### Source information
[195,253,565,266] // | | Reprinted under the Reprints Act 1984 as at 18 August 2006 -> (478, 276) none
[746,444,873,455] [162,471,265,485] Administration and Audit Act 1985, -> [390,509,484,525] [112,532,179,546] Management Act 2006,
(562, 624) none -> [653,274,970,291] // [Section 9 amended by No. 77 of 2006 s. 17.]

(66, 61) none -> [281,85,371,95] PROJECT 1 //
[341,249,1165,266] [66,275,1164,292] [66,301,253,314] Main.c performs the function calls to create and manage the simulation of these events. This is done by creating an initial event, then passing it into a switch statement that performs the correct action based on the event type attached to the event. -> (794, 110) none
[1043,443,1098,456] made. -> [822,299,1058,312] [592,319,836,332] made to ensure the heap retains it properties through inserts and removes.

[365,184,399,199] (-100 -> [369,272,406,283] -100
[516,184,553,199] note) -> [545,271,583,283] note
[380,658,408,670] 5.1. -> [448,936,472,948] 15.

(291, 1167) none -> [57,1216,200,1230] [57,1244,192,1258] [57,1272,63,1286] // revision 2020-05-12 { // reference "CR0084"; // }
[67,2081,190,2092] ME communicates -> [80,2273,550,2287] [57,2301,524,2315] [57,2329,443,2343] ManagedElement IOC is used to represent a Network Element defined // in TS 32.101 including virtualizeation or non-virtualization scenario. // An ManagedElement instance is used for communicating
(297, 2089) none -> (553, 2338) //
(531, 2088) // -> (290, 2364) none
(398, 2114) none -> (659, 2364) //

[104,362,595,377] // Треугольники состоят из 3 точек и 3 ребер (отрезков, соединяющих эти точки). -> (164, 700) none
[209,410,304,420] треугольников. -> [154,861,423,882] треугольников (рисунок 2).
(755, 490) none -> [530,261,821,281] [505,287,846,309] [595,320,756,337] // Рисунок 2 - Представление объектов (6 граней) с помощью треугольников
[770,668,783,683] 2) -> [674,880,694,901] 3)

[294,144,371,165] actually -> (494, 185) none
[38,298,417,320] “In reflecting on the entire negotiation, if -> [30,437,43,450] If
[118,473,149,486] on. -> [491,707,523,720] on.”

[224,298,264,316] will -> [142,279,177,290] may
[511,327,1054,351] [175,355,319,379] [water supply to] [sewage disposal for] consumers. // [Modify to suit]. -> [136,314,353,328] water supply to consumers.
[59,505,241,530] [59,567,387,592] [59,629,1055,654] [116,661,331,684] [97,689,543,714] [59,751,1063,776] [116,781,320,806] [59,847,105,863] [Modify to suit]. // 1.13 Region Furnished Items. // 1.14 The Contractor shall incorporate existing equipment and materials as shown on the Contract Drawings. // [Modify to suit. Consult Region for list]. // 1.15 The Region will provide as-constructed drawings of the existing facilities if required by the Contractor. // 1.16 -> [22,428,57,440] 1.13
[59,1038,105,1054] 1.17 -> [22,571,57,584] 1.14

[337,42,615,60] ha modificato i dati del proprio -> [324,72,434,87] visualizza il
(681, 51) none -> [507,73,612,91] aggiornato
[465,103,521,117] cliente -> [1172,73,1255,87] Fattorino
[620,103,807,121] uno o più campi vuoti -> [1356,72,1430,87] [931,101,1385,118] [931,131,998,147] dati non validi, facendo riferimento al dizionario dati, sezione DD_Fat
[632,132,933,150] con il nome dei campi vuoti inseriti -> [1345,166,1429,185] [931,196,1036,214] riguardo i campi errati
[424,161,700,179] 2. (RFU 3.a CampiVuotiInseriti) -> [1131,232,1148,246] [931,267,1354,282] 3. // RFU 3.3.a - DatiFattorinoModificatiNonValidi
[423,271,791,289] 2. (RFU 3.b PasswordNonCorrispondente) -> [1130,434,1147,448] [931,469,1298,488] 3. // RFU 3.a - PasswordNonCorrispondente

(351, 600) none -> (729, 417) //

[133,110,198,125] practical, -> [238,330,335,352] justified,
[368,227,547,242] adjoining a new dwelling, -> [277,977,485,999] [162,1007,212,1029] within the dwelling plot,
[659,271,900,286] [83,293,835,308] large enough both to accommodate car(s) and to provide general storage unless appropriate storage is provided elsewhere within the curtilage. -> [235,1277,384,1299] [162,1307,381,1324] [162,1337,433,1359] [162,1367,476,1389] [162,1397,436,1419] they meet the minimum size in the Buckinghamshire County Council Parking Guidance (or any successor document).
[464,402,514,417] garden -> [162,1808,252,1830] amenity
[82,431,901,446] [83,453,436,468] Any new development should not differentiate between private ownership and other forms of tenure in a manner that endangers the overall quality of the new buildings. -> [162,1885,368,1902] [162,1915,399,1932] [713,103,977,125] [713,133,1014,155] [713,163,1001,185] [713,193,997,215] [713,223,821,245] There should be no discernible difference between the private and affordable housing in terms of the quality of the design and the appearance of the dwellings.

### Problem to work on
If a line in the entries contains the word "suit", copy that line out.

### Your response
[511,327,1054,351] [175,355,319,379] [water supply to] [sewage disposal for] consumers. // [Modify to suit]. -> [136,314,353,328] water supply to consumers.
[59,505,241,530] [59,567,387,592] [59,629,1055,654] [116,661,331,684] [97,689,543,714] [59,751,1063,776] [116,781,320,806] [59,847,105,863] [Modify to suit]. // 1.13 Region Furnished Items. // 1.14 The Contractor shall incorporate existing equipment and materials as shown on the Contract Drawings. // [Modify to suit. Consult Region for list]. // 1.15 The Region will provide as-constructed drawings of the existing facilities if required by the Contractor. // 1.16 -> [22,428,57,440] 1.13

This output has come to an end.